BINGER: Well, they are quite variegated. They include chronic, persistent and repetitive lying; they include stealing; they include acts of deception and misrepresentations; they include alcoholism and drug addiction; abnormal sexuality; vagabondage; panhandling; inability to form stable attachments; and a tendency to make false accusations.
In his testimony with Prosecutor Thomas Francis Murphy, the following exchange occurred regarding the Pumpkin Papers:
MURPHY: You say that a man who was living on a farm in 1948, who puts pretty valuable papers in a pumpkin that he has hollowed out right by his door, is bizarre?
BINGER: I say the act is bizarre.
MURPHY: The act is bizarre?
BINGER: Because it is unusual. Perhaps there is one other example in history that you have given.
MURPHY: If, Doctor, you assume that these microfilms were previously in his house and he moved them from room to room, and that the day that he put them in the pumpkin was the day that he was going to leave his farm, and assume further that there were different people in and about the farm looking for things, wouldn't you say, Doctor, that that was a pretty good hiding place?
BINGER: It was.
MURPHY: No matter how bizarre it was?
BINGER: It certainly was a good hiding place, yes.
MURPHY: All right. As a matter of fact, don't you remember reading, Doctor, that when Benedict Arnold sold out West Point and gave the plans to Major André, do you know where he put the plans when he was caught, just up here by Tarrytown?
BINGER: No, I don't.
MURPHY: He had them in the boot of his shoe, the sole of his boot.
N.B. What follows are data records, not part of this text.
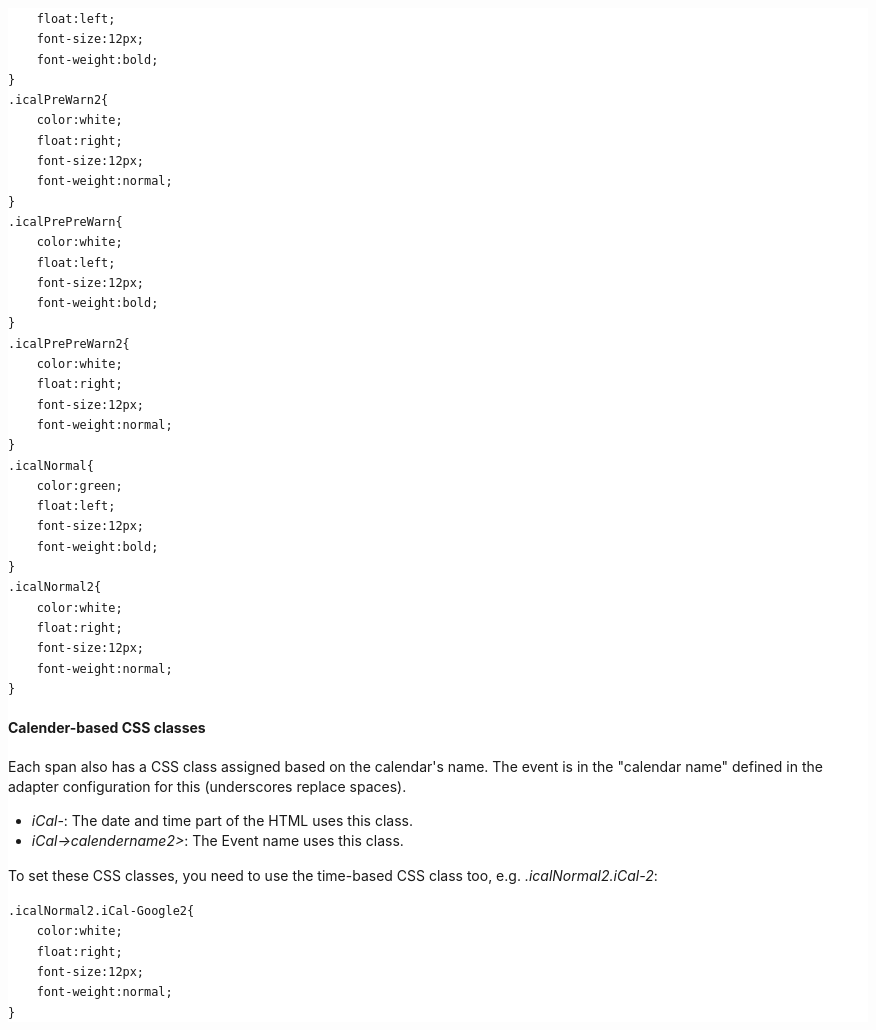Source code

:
 ```
    float:left;
    font-size:12px;
    font-weight:bold;
}
.icalPreWarn2{
    color:white;
    float:right;
    font-size:12px;
    font-weight:normal;
}
.icalPrePreWarn{
    color:white;
    float:left;
    font-size:12px;
    font-weight:bold;
}
.icalPrePreWarn2{
    color:white;
    float:right;
    font-size:12px;
    font-weight:normal;
}
.icalNormal{
    color:green;
    float:left;
    font-size:12px;
    font-weight:bold;
}
.icalNormal2{
    color:white;
    float:right;
    font-size:12px;
    font-weight:normal;
}
```

#### Calender-based CSS classes
Each span also has a CSS class assigned based on the calendar's name. The event is in the "calendar name" defined in the adapter configuration for this (underscores replace spaces).

* _iCal-<calendername>_: The date and time part of the HTML uses this class.
* _iCal->calendername2>_: The Event name uses this class.

To set these CSS classes, you need to use the time-based CSS class too, e.g. _.icalNormal2.iCal-<calendername>2_:

```
.icalNormal2.iCal-Google2{
    color:white;
    float:right;
    font-size:12px;
    font-weight:normal;
}
```
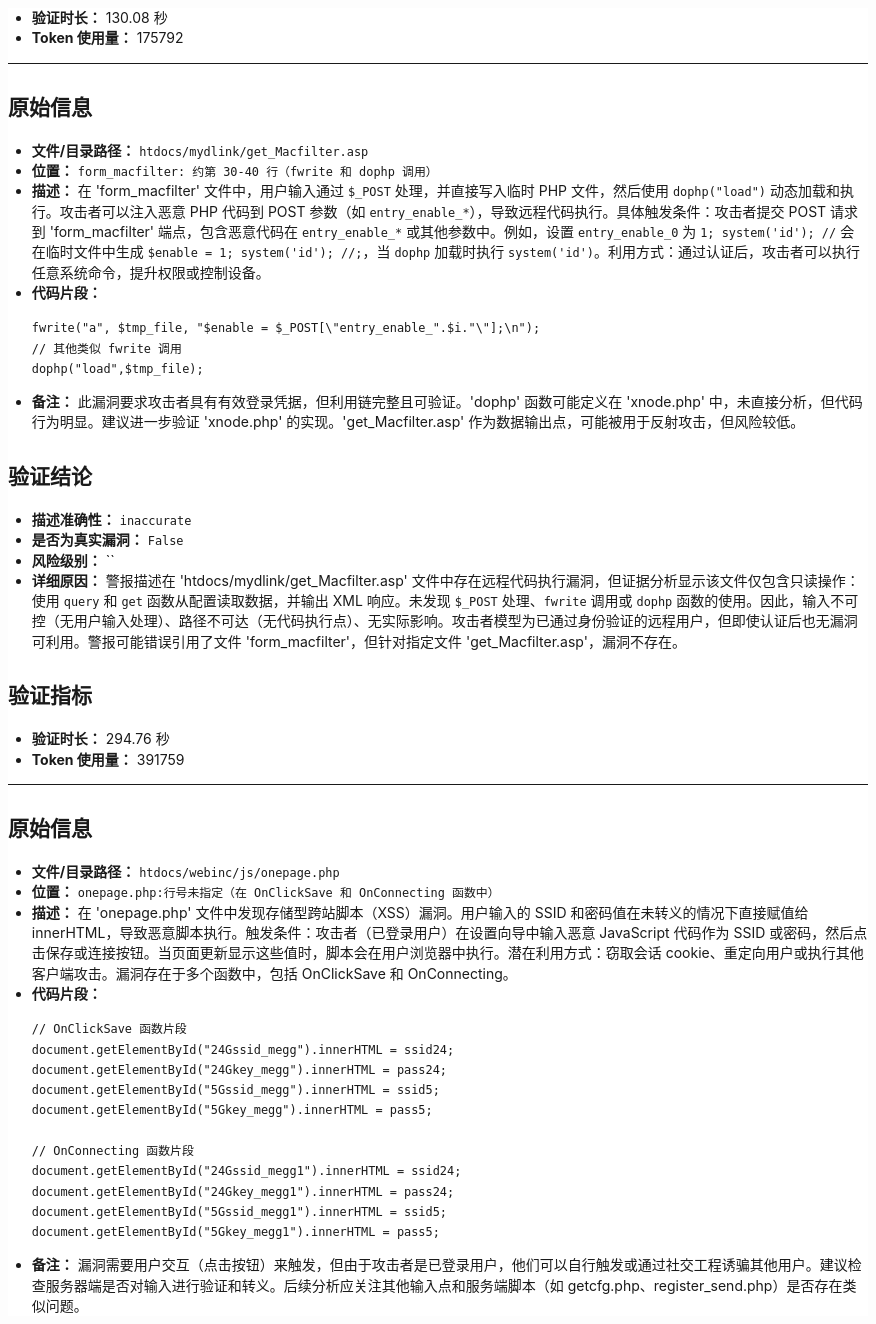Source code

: - **验证时长：** 130.08 秒
- **Token 使用量：** 175792

---

## 原始信息

- **文件/目录路径：** `htdocs/mydlink/get_Macfilter.asp`
- **位置：** `form_macfilter: 约第 30-40 行（fwrite 和 dophp 调用）`
- **描述：** 在 'form_macfilter' 文件中，用户输入通过 `$_POST` 处理，并直接写入临时 PHP 文件，然后使用 `dophp("load")` 动态加载和执行。攻击者可以注入恶意 PHP 代码到 POST 参数（如 `entry_enable_*`），导致远程代码执行。具体触发条件：攻击者提交 POST 请求到 'form_macfilter' 端点，包含恶意代码在 `entry_enable_*` 或其他参数中。例如，设置 `entry_enable_0` 为 `1; system('id'); //` 会在临时文件中生成 `$enable = 1; system('id'); //;`，当 `dophp` 加载时执行 `system('id')`。利用方式：通过认证后，攻击者可以执行任意系统命令，提升权限或控制设备。
- **代码片段：**
  ```
  fwrite("a", $tmp_file, "$enable = $_POST[\"entry_enable_".$i."\"];\n");
  // 其他类似 fwrite 调用
  dophp("load",$tmp_file);
  ```
- **备注：** 此漏洞要求攻击者具有有效登录凭据，但利用链完整且可验证。'dophp' 函数可能定义在 'xnode.php' 中，未直接分析，但代码行为明显。建议进一步验证 'xnode.php' 的实现。'get_Macfilter.asp' 作为数据输出点，可能被用于反射攻击，但风险较低。

## 验证结论

- **描述准确性：** `inaccurate`
- **是否为真实漏洞：** `False`
- **风险级别：** ``
- **详细原因：** 警报描述在 'htdocs/mydlink/get_Macfilter.asp' 文件中存在远程代码执行漏洞，但证据分析显示该文件仅包含只读操作：使用 `query` 和 `get` 函数从配置读取数据，并输出 XML 响应。未发现 `$_POST` 处理、`fwrite` 调用或 `dophp` 函数的使用。因此，输入不可控（无用户输入处理）、路径不可达（无代码执行点）、无实际影响。攻击者模型为已通过身份验证的远程用户，但即使认证后也无漏洞可利用。警报可能错误引用了文件 'form_macfilter'，但针对指定文件 'get_Macfilter.asp'，漏洞不存在。

## 验证指标

- **验证时长：** 294.76 秒
- **Token 使用量：** 391759

---

## 原始信息

- **文件/目录路径：** `htdocs/webinc/js/onepage.php`
- **位置：** `onepage.php:行号未指定（在 OnClickSave 和 OnConnecting 函数中）`
- **描述：** 在 'onepage.php' 文件中发现存储型跨站脚本（XSS）漏洞。用户输入的 SSID 和密码值在未转义的情况下直接赋值给 innerHTML，导致恶意脚本执行。触发条件：攻击者（已登录用户）在设置向导中输入恶意 JavaScript 代码作为 SSID 或密码，然后点击保存或连接按钮。当页面更新显示这些值时，脚本会在用户浏览器中执行。潜在利用方式：窃取会话 cookie、重定向用户或执行其他客户端攻击。漏洞存在于多个函数中，包括 OnClickSave 和 OnConnecting。
- **代码片段：**
  ```
  // OnClickSave 函数片段
  document.getElementById("24Gssid_megg").innerHTML = ssid24;
  document.getElementById("24Gkey_megg").innerHTML = pass24;
  document.getElementById("5Gssid_megg").innerHTML = ssid5;
  document.getElementById("5Gkey_megg").innerHTML = pass5;
  
  // OnConnecting 函数片段
  document.getElementById("24Gssid_megg1").innerHTML = ssid24;
  document.getElementById("24Gkey_megg1").innerHTML = pass24;
  document.getElementById("5Gssid_megg1").innerHTML = ssid5;
  document.getElementById("5Gkey_megg1").innerHTML = pass5;
  ```
- **备注：** 漏洞需要用户交互（点击按钮）来触发，但由于攻击者是已登录用户，他们可以自行触发或通过社交工程诱骗其他用户。建议检查服务器端是否对输入进行验证和转义。后续分析应关注其他输入点和服务端脚本（如 getcfg.php、register_send.php）是否存在类似问题。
Was that bizarre on the part of an intelligent British officer?
BINGER: No, I wouldn't say so.
MURPHY: Well, how about the mother of Moses hiding the little child in the bulrushes? Was that bizarre?
BINGER: Well, she could hardly put it in a safe deposit vault.
MURPHY: Now, Doctor, you don't tell us that all things that don't fit in safe deposit boxes are therefore bizarre, do you?
BINGER: No, I don't.
MURPHY: I am asking you, Doctor, whether the action of Moses' mother in putting the young child in the bulrushes was bizarre behavior?
BINGER: I don't know the circumstances and I wouldn't know where else she had to hide the child. If that was the only place, it certainly was not bizarre.
Summing up Binger's input to the case, John V. Fleming wrote:
The junk literary criticism was handmaid to the junk science introduced into the first trial by one of Hiss's testimonial experts, the psychiastrist Carl Binger. He was the one who without ever interviewing Chambers had attributed to him "unconscious motivation" and in the second trial assigned him to the category of "psychopathic personality"–a category he then cheerfully agreed was meaningless.

Personal and death

Binger was one of the oldest friends of American journalist Walter Lippman.

Awards, honors

In 1959, he was elected a Fellow of the American Academy of Arts and Sciences.